• TEXT:
29: I think Holland has the honour of the world's strongest weed, but Vancouver is certainly still turning out some strong stuff and hydro operations elsewhere don't seem to be far behind.
31: Well, at the time (late 80's maybe early 90's) some biochemist did a study. I don't know how exhaustive it was, but it was singling out particularly Vancouver's hydro as leading the pack. No idea how things stack up these days.
Anyway, the main point of that was the shift from gentle recreational smoke circa 1967 vs. knock you on your ass for a few hours circa 1987.
Not that I know of, but I just got here.
It seems my flight is delayed. Good thing I have a long layover, though I'm a little concerned that it's at O'Hare.
That sounds like a message from an animal psychology themed text adventure game.
That it does. I chatted with her a little about how hard it is to fly through Chicago, which we are about to do.

• DATASET CONTENT:
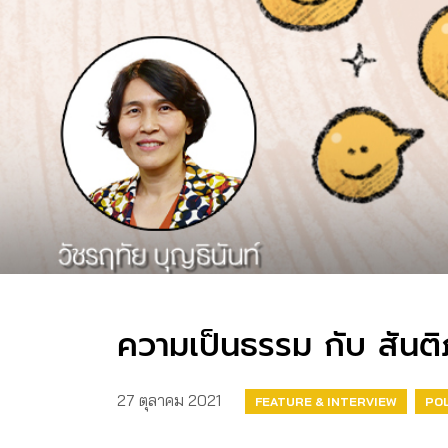
ความเป็นธรรม กับ สันต
27 ตุลาคม 2021
FEATURE & INTERVIEW
POL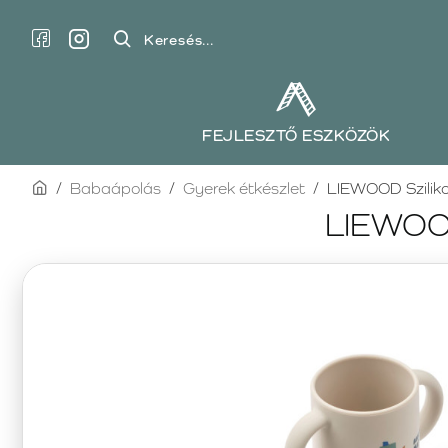
Keresés...
FEJLESZTŐ ESZKÖZÖK
home
Babaápolás
Gyerek étkészlet
LIEWOOD Szilikon
LIEWOOD 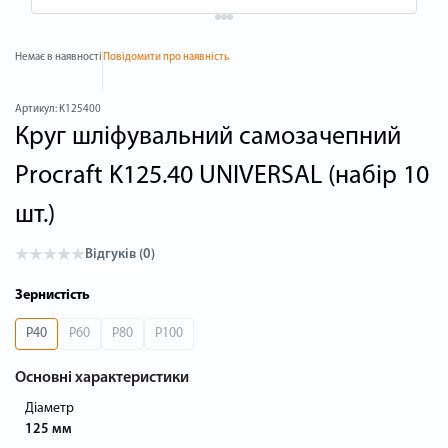
Немає в наявності
Повідомити про наявність
Артикул:
K125400
Круг шліфувальний самозачепний
Procraft K125.40 UNIVERSAL (набір 10
шт.)
Відгуків (0)
Зернистість
P40
P60
P80
P100
Основні характеристики
Діаметр
125 мм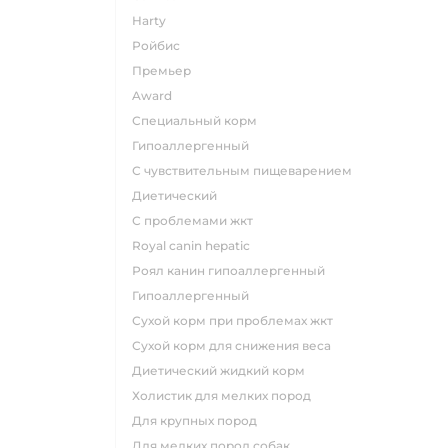
harty
ройбис
премьер
award
специальный корм
гипоаллергенный
с чувствительным пищеварением
диетический
с проблемами жкт
royal canin hepatic
роял канин гипоаллергенный
гипоаллергенный
сухой корм при проблемах жкт
сухой корм для снижения веса
диетический жидкий корм
холистик для мелких пород
для крупных пород
для мелких пород собак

• WHAT THE TASK ASKS: Reproduce the forum exchange about weed strength and a delayed flight word for word, in full.

• OUTPUT FOR THIS EXERCISE:
29: I think Holland has the honour of the world's strongest weed, but Vancouver is certainly still turning out some strong stuff and hydro operations elsewhere don't seem to be far behind.
31: Well, at the time (late 80's maybe early 90's) some biochemist did a study. I don't know how exhaustive it was, but it was singling out particularly Vancouver's hydro as leading the pack. No idea how things stack up these days.
Anyway, the main point of that was the shift from gentle recreational smoke circa 1967 vs. knock you on your ass for a few hours circa 1987.
Not that I know of, but I just got here.
It seems my flight is delayed. Good thing I have a long layover, though I'm a little concerned that it's at O'Hare.
That sounds like a message from an animal psychology themed text adventure game.
That it does. I chatted with her a little about how hard it is to fly through Chicago, which we are about to do.